DiT Clarification on Zero Initialization in FinalLayer of DiT Model

Hello Facebook Research Team,

I am exploring the DiT as implemented in your repository and came across the weight initialization strategy for the FinalLayer, particularly observed in this section of the code.

The weights for the linear layer in the FinalLayer are initialized to zeros:

nn.init.constant_(self.final_layer.linear.weight, 0)
nn.init.constant_(self.final_layer.linear.bias, 0)

Typically, neural network weights are initialized with non-zero values to break symmetry and ensure diverse feature learning. While I understand the rationale behind zero initialization of modulation weights in other parts of the model, the zero initialization in this linear layer caught my attention.

Is the zero initialization of weights in this non-modulation linear layer intentional, and could you provide any insights into this choice?

Thank you for any information or insights you can provide!

Best regards, Danil.

Apr 13 '24 10:04 denemmy

zero initializtion may help for model's stable and reproducible ?

May 06 '24 03:05 tanghengjian

Same confusion. The most outrageous thing is that the model can still learn well in my experiment. Can someone have an explains. ^ ^

May 18 '24 16:05 shy19960518

Hi Danil,

I have the same confusion too. However, although I don't understand how the zero initialization on final_layer.linear benefits, I believe this operation should not cause symmetry problems that hinder training.

The symmetry problem occurs most often in multi-layer networks with hidden nodes. During backpropagation, if all hidden nodes in the same layer share the same values and weights due to identical initialization, it leads to a symmetry problem where the hidden layer effectively functions as a single node.

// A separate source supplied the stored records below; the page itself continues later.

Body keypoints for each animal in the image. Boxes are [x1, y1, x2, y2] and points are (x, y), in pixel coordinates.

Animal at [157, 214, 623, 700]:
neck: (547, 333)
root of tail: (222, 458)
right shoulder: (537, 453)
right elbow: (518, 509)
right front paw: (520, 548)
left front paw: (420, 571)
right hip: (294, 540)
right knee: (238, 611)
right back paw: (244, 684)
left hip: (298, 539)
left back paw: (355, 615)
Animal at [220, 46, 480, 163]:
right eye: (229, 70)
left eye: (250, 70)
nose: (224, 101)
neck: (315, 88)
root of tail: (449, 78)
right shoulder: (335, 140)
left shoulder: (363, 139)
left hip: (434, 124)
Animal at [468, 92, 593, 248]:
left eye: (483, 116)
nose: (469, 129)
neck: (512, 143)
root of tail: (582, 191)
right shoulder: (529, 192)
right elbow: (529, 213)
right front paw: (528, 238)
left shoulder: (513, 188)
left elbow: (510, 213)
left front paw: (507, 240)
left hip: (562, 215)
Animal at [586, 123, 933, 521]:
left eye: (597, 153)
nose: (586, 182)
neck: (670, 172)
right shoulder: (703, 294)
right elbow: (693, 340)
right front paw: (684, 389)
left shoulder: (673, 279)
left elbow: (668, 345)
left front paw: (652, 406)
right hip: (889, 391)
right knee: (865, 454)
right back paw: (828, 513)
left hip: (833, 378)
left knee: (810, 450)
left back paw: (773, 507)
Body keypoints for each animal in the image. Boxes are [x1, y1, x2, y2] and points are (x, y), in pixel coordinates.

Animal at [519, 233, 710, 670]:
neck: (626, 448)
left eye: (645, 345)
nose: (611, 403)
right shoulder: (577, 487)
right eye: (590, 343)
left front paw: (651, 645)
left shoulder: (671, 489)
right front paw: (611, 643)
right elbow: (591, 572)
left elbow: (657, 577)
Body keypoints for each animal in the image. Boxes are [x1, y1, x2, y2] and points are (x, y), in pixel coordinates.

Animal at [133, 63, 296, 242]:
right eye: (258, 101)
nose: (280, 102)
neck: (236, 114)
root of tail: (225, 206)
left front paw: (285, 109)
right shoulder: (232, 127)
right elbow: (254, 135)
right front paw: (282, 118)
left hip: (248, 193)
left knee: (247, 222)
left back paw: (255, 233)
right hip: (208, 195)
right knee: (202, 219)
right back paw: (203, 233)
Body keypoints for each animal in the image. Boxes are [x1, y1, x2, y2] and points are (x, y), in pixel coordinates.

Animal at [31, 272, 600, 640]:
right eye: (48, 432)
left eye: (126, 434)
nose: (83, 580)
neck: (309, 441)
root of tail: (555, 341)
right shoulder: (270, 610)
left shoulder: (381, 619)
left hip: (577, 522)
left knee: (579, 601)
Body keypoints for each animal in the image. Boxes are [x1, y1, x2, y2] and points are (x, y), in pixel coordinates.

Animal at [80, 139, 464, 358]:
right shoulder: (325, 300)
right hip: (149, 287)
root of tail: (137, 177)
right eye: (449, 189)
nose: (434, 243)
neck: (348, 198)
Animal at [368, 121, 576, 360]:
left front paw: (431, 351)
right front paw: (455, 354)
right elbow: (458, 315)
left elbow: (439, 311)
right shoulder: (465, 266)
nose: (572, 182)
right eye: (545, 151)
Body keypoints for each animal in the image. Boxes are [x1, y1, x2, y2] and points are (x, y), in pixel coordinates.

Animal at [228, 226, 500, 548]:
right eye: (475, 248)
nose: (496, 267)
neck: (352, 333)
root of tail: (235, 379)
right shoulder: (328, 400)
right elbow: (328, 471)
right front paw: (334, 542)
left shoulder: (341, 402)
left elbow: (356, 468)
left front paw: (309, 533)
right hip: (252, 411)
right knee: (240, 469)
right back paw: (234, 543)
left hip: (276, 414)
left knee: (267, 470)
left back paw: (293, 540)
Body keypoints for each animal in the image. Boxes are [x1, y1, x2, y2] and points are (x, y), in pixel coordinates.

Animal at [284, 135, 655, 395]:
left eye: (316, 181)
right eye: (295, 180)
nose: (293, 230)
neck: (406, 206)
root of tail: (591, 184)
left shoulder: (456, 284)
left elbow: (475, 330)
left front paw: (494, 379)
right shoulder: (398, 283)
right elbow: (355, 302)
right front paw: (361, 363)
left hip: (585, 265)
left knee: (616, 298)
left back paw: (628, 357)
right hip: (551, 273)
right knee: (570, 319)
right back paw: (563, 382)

To avoid the symmetry problem in neural networks, at each layer, either the inputs $I$ or the gradients with respect to the outputs $\frac{\partial L}{\partial O}$ must not be symmetric. This is because the gradient with respect to the weights is calculated as $\frac{\partial L}{\partial W} = I^T \cdot \frac{\partial L}{\partial O}$, and asymmetry in either term ensures diverse weight updates.

However, there is no hidden layer in final_layer.linear or adaLN_modulation. Although the outputs and weights might be symmetrical in the first step, the inputs are not symmetrical. This asymmetry in the inputs ensures that the weights are updated differently, thus breaking the symmetry.

Oct 16 '24 04:10 zhaohm14

I was also initially confused about why the symmetry problem would not occur here, thanks for the explanation. As to why zero init is helpful, in the original DiT paper (adaLN-zero method):

Prior work on ResNets has found that initializing each residual block as the identity function is beneficial. For example, Goyal et al. found that zero-initializing the final batch norm scale factor γ in each block accelerates large-scale training in the su- pervised learning setting [13]. Diffusion U-Net mod- els use a similar initialization strategy, zero-initializing the final convolutional layer in each block prior to any residual connections. We explore a modification of the adaLN DiT block which does the same. In addi- tion to regressing γ and β, we also regress dimension- wise scaling parameters α that are applied immediately prior to any residual connections within the DiT block. We initialize the MLP to output the zero-vector for all α; this initializes the full DiT block as the identity function.

Feb 12 '25 11:02 biggs